What the task requires
The answer should be an exact copy of the lines from the one with "ราคา: Price N" through the end of the listing below, with no other lines.

Given entries
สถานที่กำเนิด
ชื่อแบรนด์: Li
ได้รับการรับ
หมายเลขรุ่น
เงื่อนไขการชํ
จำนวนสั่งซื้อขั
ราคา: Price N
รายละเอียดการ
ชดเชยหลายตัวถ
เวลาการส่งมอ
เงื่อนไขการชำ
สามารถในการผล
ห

Written reply
ราคา: Price N
รายละเอียดการ
ชดเชยหลายตัวถ
เวลาการส่งมอ
เงื่อนไขการชำ
สามารถในการผล
ห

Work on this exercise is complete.